## Exercise prompt
Copy out every line of the listing below word for word, leaving out the pictures.

## Source records
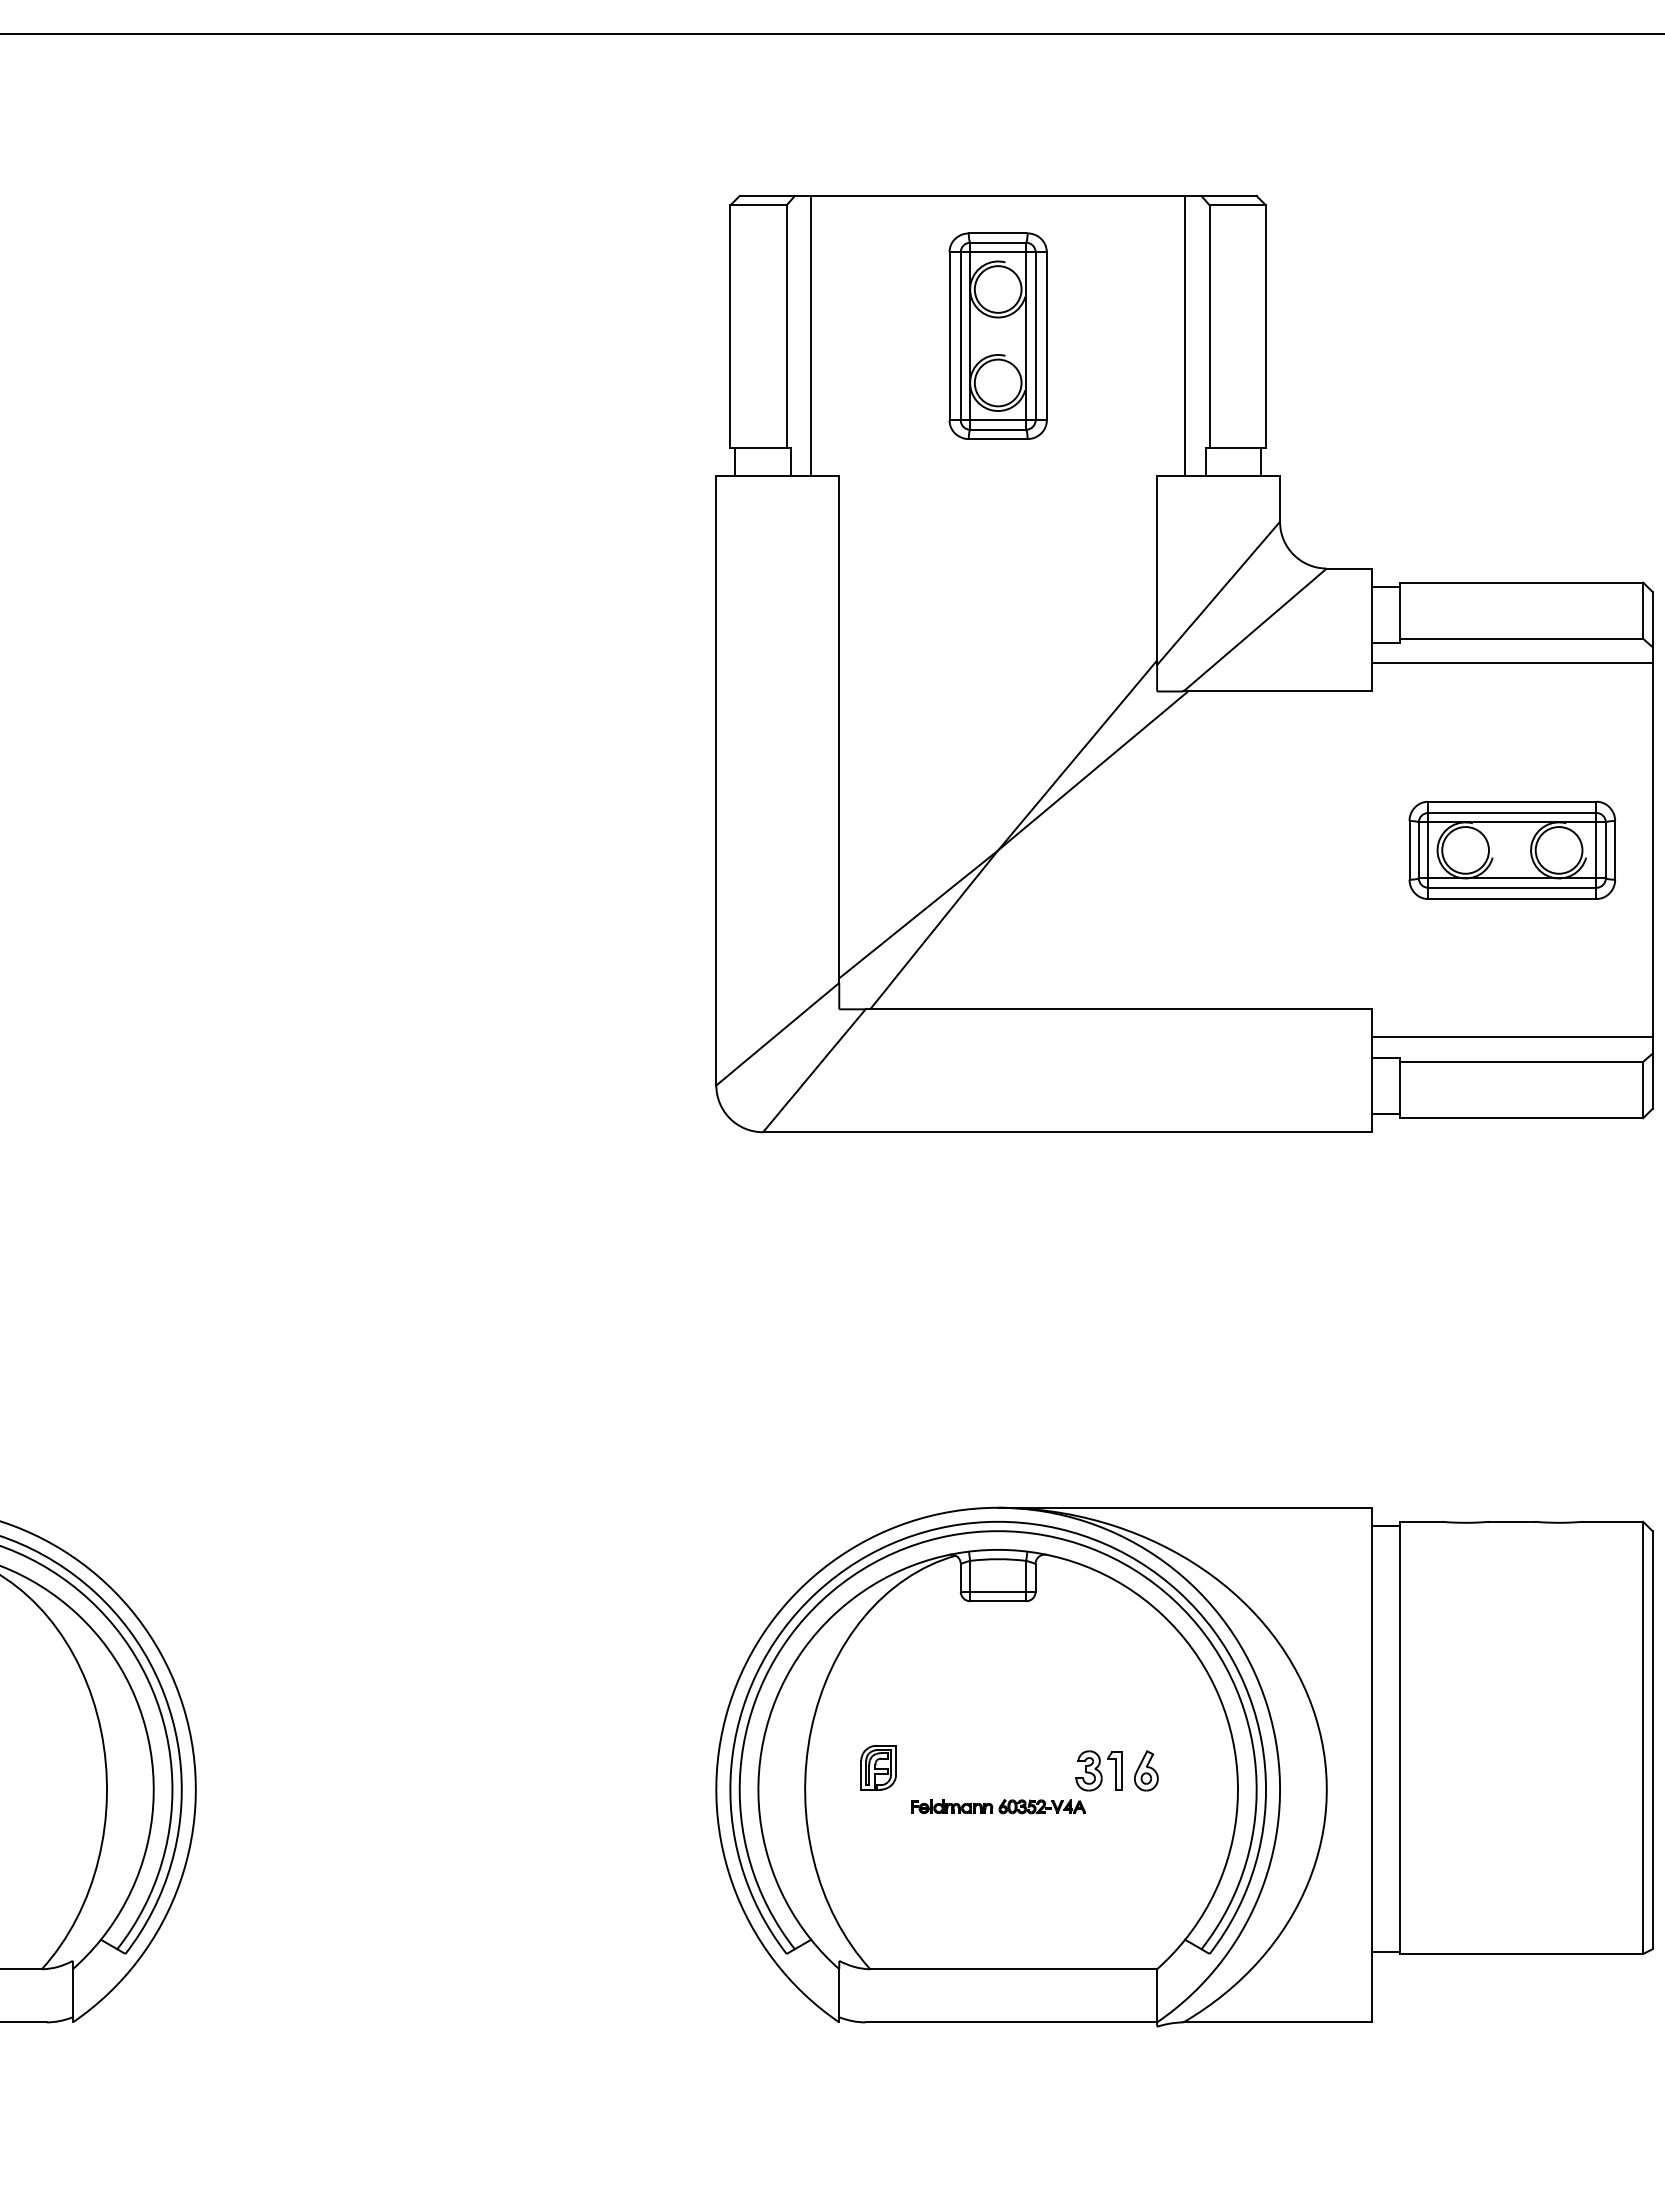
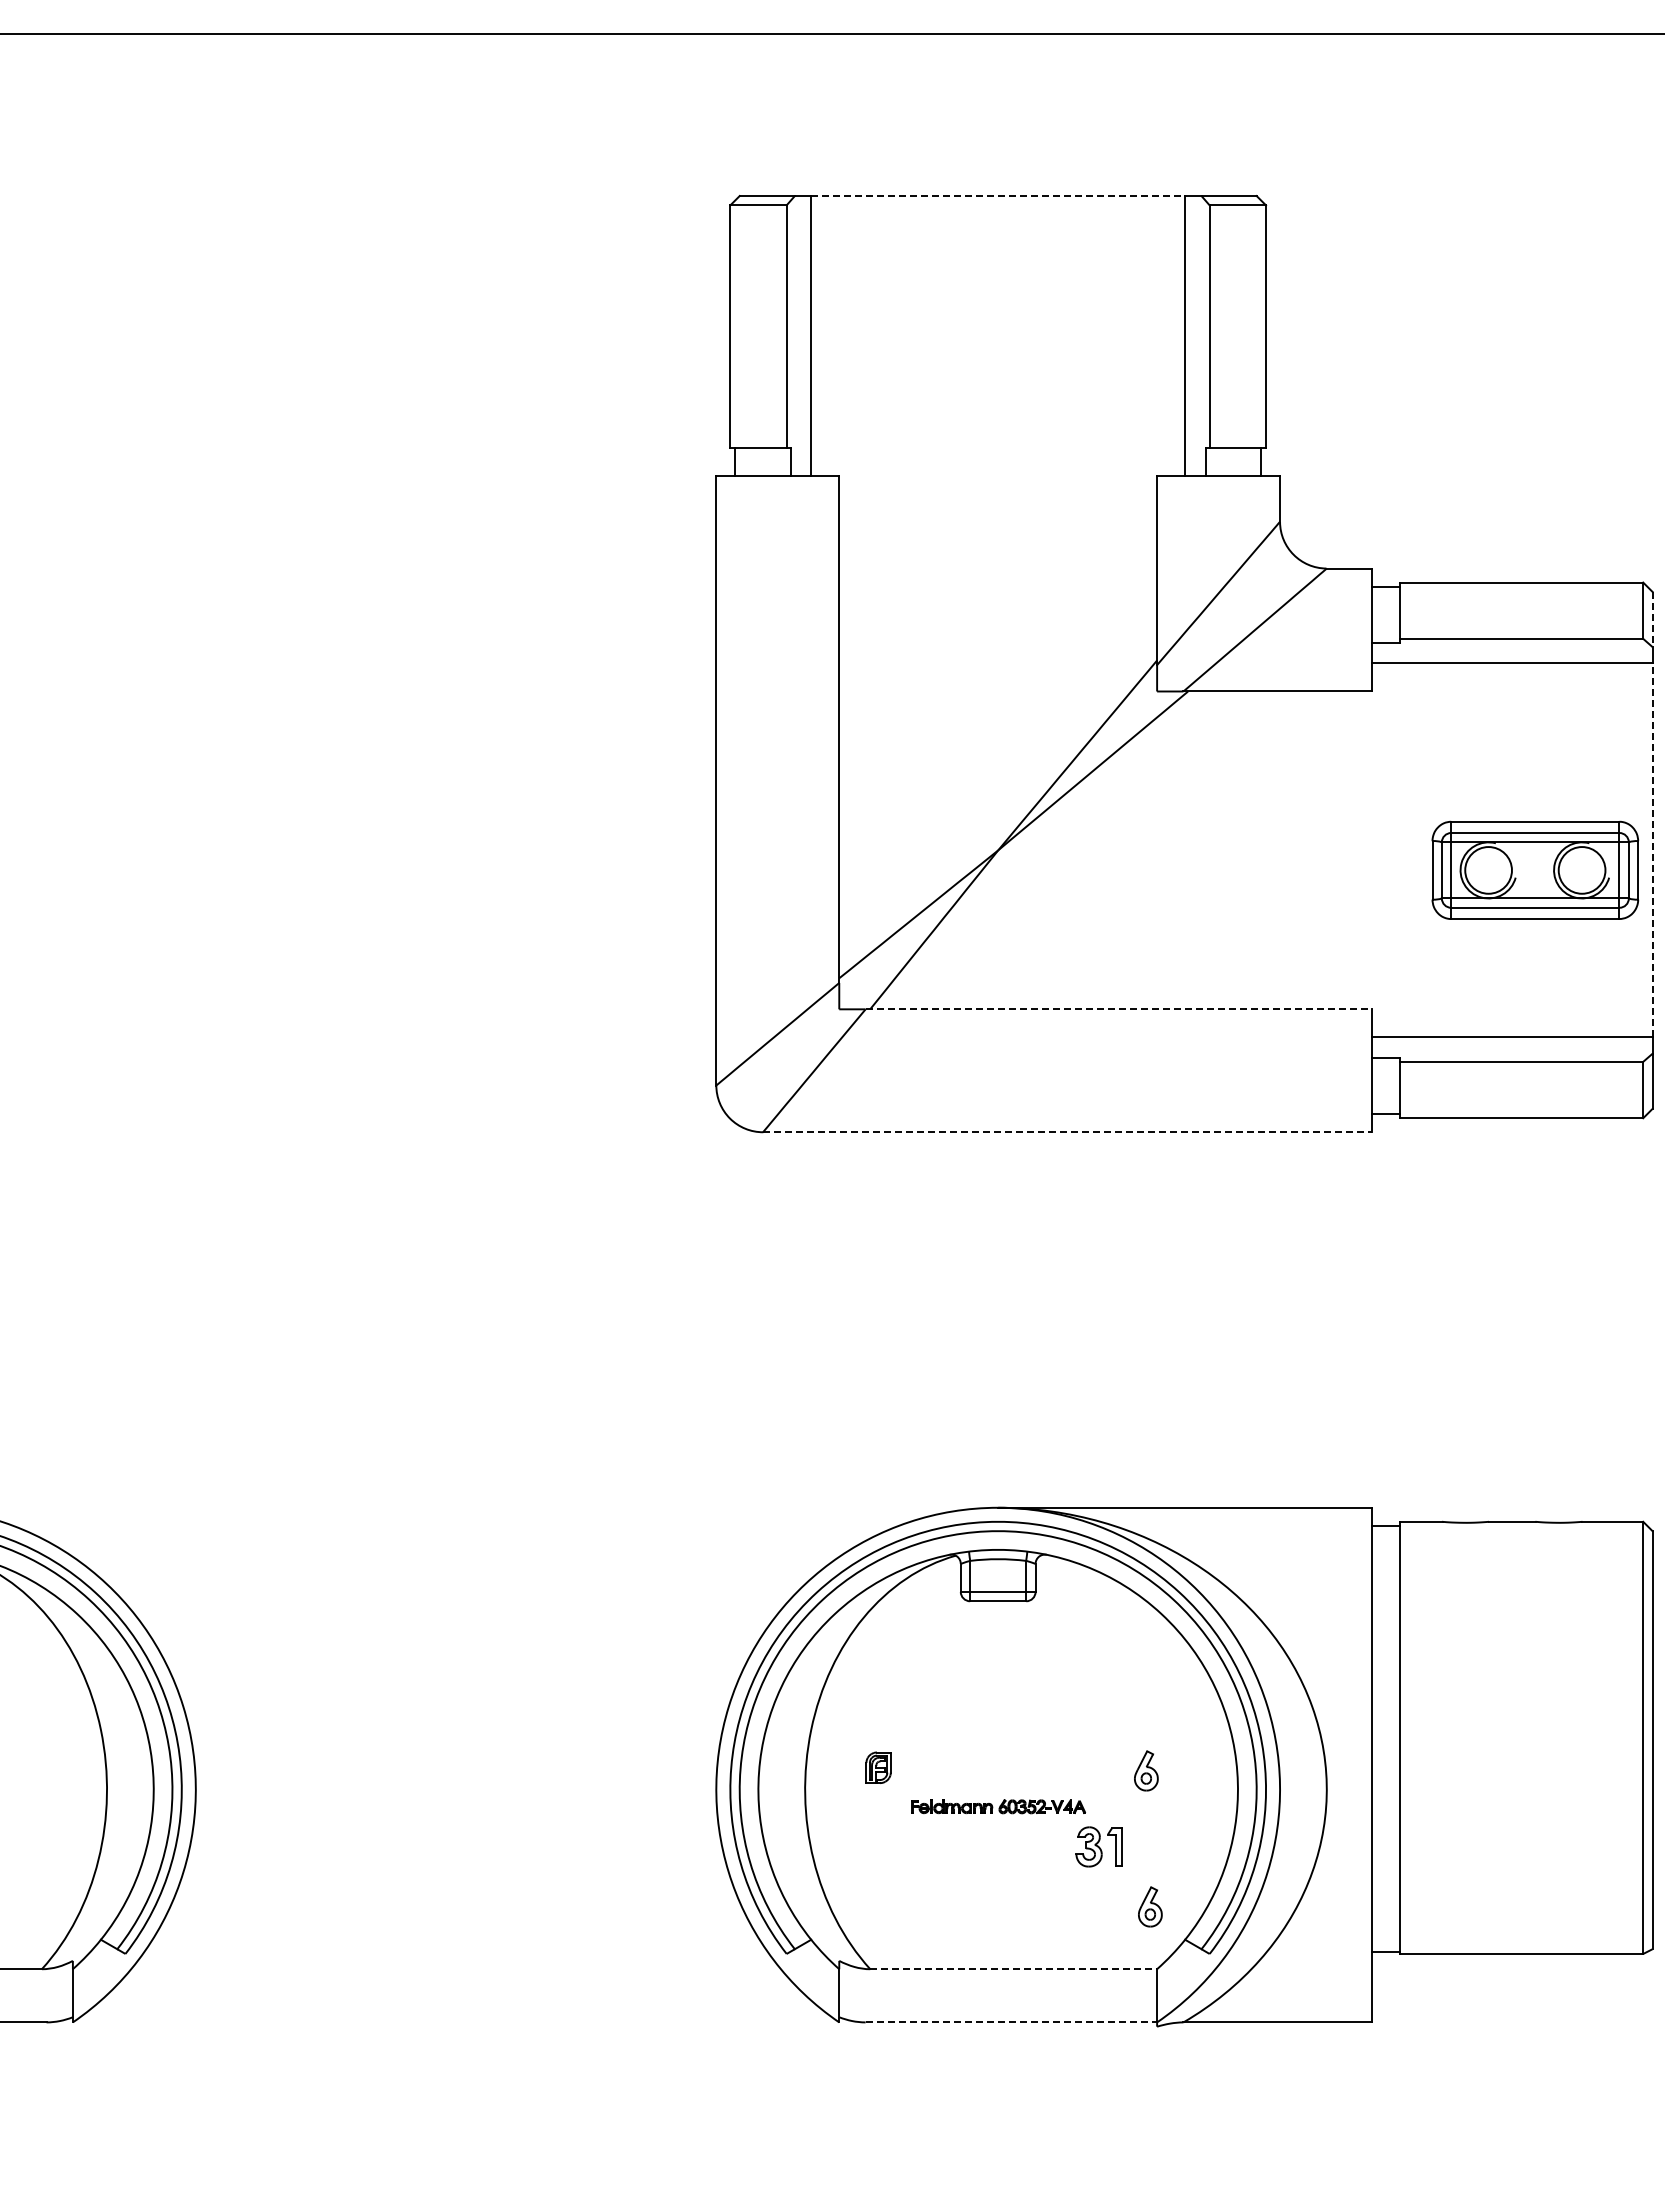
line at (998, 196): solid -> dashed
part at (997, 335): present -> none
line at (1652, 619): solid -> dashed
part at (1512, 849) position: (1512, 849) -> (1535, 869)
line at (1652, 850): solid -> dashed
line at (1119, 1009): solid -> dashed
line at (1067, 1132): solid -> dashed
part at (878, 1767) size: 37x46 px -> 27x33 px
part at (1098, 1770) position: (1098, 1770) -> (1098, 1846)
part at (1150, 1906): none -> present
line at (1014, 1969): solid -> dashed
line at (1011, 2022): solid -> dashed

## Completed task
line at (998, 196): solid -> dashed
part at (997, 335): present -> none
line at (1652, 619): solid -> dashed
part at (1512, 849) position: (1512, 849) -> (1535, 869)
line at (1652, 850): solid -> dashed
line at (1119, 1009): solid -> dashed
line at (1067, 1132): solid -> dashed
part at (878, 1767) size: 37x46 px -> 27x33 px
part at (1098, 1770) position: (1098, 1770) -> (1098, 1846)
part at (1150, 1906): none -> present
line at (1014, 1969): solid -> dashed
line at (1011, 2022): solid -> dashed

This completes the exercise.